The opening three notes of the Toccata hang in the computer-generated air for several coy seconds as we are ushered into the festive hall in the Gatsby Mansion in whose gallery the Art Deco organ looms in exaggerated geometric patterns, raining its Dionysian blessing down on the partiers. It’s a given that this instrument should look unrealistic: Luhrmann’s film is pure fantasy. As for the sound, if it’s a real organ, it’s a bad one. Once inside we get a fleeting continuation of the Toccata with mod-con digital updates, as Luhrmann unleashes exotic dancers and hip-hop odes to partying hard.

The filmmakers have invested much of their public relations capital congratulating themselves on the chronological disjunction between the music of Fitzgerald’s Roaring Twenties and what the soundtrack offers: hip-hop they claim gives modern audience a truer sense of “Jazz Age Sensibility.” In reality the result is a revue of entertainment elites cranking things up and dumbing things down, from the immortal lines of executive producer Jay Z’s “one hundred million, bitch” to Beyoncé singing “I love blow.”  When these and other invitees to Luhrmann’s sonic orgy aren’t pumping away, we are treated to palpitating ballads about love like Del Rey’s maudlin Young and Beautiful, songs whose enfeebled emotions wheeze breathily through the stranglehold of pitch-correction software.

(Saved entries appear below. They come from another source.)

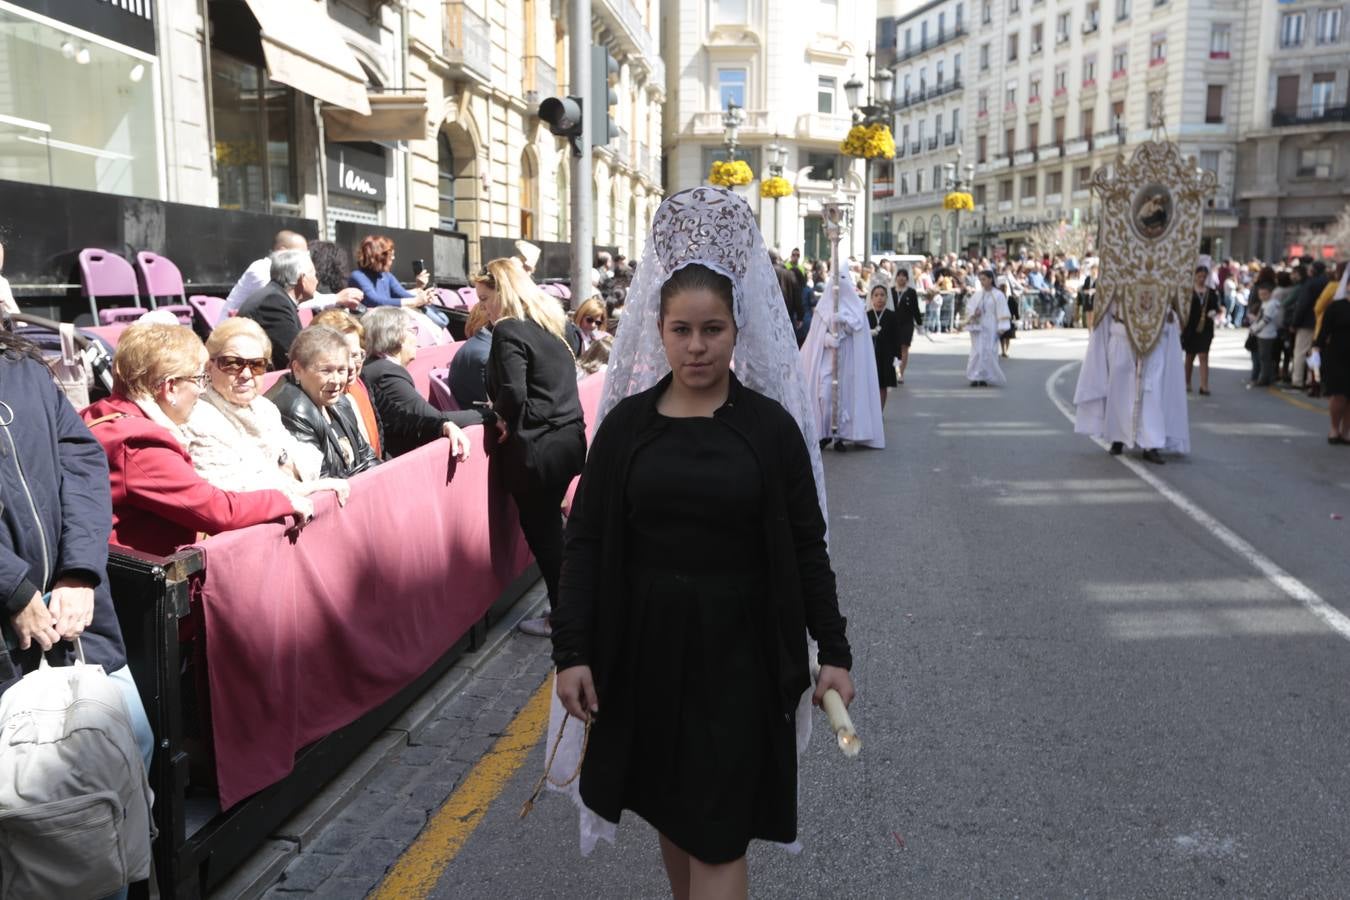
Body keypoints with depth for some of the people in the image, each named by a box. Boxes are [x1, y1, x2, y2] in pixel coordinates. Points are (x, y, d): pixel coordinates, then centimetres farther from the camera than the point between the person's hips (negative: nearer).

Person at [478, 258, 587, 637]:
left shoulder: (508, 331, -13)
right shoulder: (554, 321, 12)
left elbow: (513, 395, -23)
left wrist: (503, 417, -2)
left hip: (536, 448, -8)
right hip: (570, 437, 8)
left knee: (541, 531, 5)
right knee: (551, 525, 19)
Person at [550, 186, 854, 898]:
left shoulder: (771, 425, -5)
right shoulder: (627, 422, -1)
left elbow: (806, 547, 0)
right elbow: (585, 543, 0)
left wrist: (834, 650, -2)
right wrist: (572, 652, -4)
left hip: (736, 649, -2)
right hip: (644, 643, 2)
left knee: (717, 833, 2)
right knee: (669, 812, 19)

In an attempt to lend his creation not only street-cred but also a touch of Golden Age class, Luhrmann allows his composer Armstrong a few grandiose orchestral stretches, as in the main theme that accompanies the emblematic green light at the end of Daisy’ dock across the bay from Gatsby’s mansion. This marquee moment elicits from Armstrong synth strings comforting a weepy solo violin in what amounts to an automated version of Samuel Barber’s Adagio—the superficial masquerading as the sumptuous. Gershwin’s Rhapsody in Blue is also impressed into service, a clichéd attempt to establish the catholic musical tastes of the filmmakers as they stagger between then and the now.

Luhrmann’s irrepressible urge to overdo is symbolized most clearly in the image and sound of the Gatsby organ. It is true that the magnates of the Jazz Age liked to build organs into their mansions, though never as big as the fake one in the movie. The Frick house on Fifth Avenue in Manhattan has a rather discreet instrument on the landing of the main staircase, and it can still be heard drifting down to the inner court in weekly concerts. The effect is refined rather than bombastic. Luhrmann lusts after the latter. He’s both obvious and excessive, hence the Toccata in D minor.

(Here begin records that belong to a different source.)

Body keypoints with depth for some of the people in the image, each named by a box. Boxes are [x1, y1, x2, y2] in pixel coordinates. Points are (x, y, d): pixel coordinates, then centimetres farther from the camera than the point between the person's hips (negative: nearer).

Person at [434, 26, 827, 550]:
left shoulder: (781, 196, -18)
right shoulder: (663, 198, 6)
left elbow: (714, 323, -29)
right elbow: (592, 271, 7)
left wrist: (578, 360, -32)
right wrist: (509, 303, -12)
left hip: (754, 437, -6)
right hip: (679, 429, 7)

There is no organ in novel, but rather a piano, played by a “boarder” at the Gatsby mansion, a certain Ewing Klipspringer. He repeatedly protests that he’s out of practice, but is bullied into playing by Gatsby,

“Don’t talk so much, sport,” admonishes Gatsby. “Play!” Klipspringer relents and tries to make his way through the Tin Pan Alley tune Ain’t We Got Fun. Fitzgerald’s understated vignette captures brilliantly what many an on-and-off again pianist has had to suffer when forced into performing by a host.

The novel’s intimate music room scene, with Nick, Gatsby and Daisy listening to the piano is relocated in the movie to the organ hall and Klipspringer elevated from hapless keyboard fumbler “to symphonic genius” as DiCaprio’s Gatsby puts it.  This new supercharged Klipspringer let’s loose in the film with an immoderate and unlikely fantasia. The telling awkwardness of the original scene becomes overblown parody in the new screen version. The Gatsbian ethos of bigger is better has birthed in Luhrmann’s Gatsby a chronicle of limitless excess and bottomless bad taste, a frightening Dolby 3D portrait of its own Age.